DOCUMENT EXTRACT
:::::

It has already been said. 1000's is nothing in terms of performance, but less than 10% of all apps require that, we are doubletalking at this point. Deploy .NET with a site like I did with 7,000,0000 page views a day and then report back. I've done that with J2EE and Tapestry does not introduce any fundamental problems that we did not already have in that project. In fact Tapestry exemplifies things that make it better than platform we used for that site, which was a portal for the second largest banking company at the time, and we deployed in 86 countries and 7 languages.....When .NET does that as easily as J2EE then I've lost my relevance with what I replied earlier.....I am really enthusiastic about the end of your post though, we should get a team to build the same components as .NET in Tapestry and take them one step further. I would pitch in on this effort,
if your willing to lead a subteam, I'll commit 4-5 hours a week on it...

kranga wrote:

Uh - perhaps you've never written any app with .NET. I've written extremely
interactive applications with .NET that are used by 1000s of users and scale
very well. There is no comparison of Tapestry and .NET - just look at the
component market for .NET - you can buy amazingly sophisticated components
for a very reasonable price (runtime royalty free). That said, I'd like to
see similar components available for Tapestry (and I'm doing my part
building some).

----- Original Message ----- From: "Danie Honig" <[EMAIL PROTECTED]>
To: "Tapestry users" <[email protected]>
Sent: Tuesday, July 19, 2005 5:56 PM
Subject: Re: Tapestry starting to look too steep


Too early to criticize 4.0 and contrast it with .NET.  Any new
platform/paradigm requires a commitment to learn it.  If your interested
in solutions that require very little time to learn and are immediately
productive but limit your ability to scale across a wide range of uses
and offer substandard performance, I highly reccomend the microsoft
approach...Historically this is what they are good at.

:::::

SUPPLIED DATA

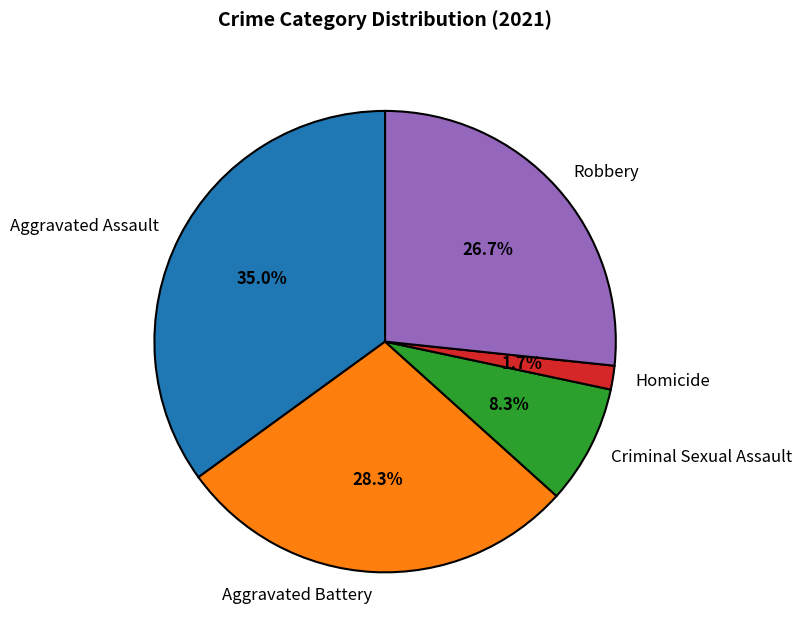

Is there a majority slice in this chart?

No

:::::

INSTRUCTIONS TO FOLLOW
Reproduce the passage of the Tapestry mailing-list thread between "----- Original Message" and "are good at.", inclusive, word for word.

RESULT OF THE TASK
----- Original Message ----- From: "Danie Honig" <[EMAIL PROTECTED]>
To: "Tapestry users" <[email protected]>
Sent: Tuesday, July 19, 2005 5:56 PM
Subject: Re: Tapestry starting to look too steep


Too early to criticize 4.0 and contrast it with .NET.  Any new
platform/paradigm requires a commitment to learn it.  If your interested
in solutions that require very little time to learn and are immediately
productive but limit your ability to scale across a wide range of uses
and offer substandard performance, I highly reccomend the microsoft
approach...Historically this is what they are good at.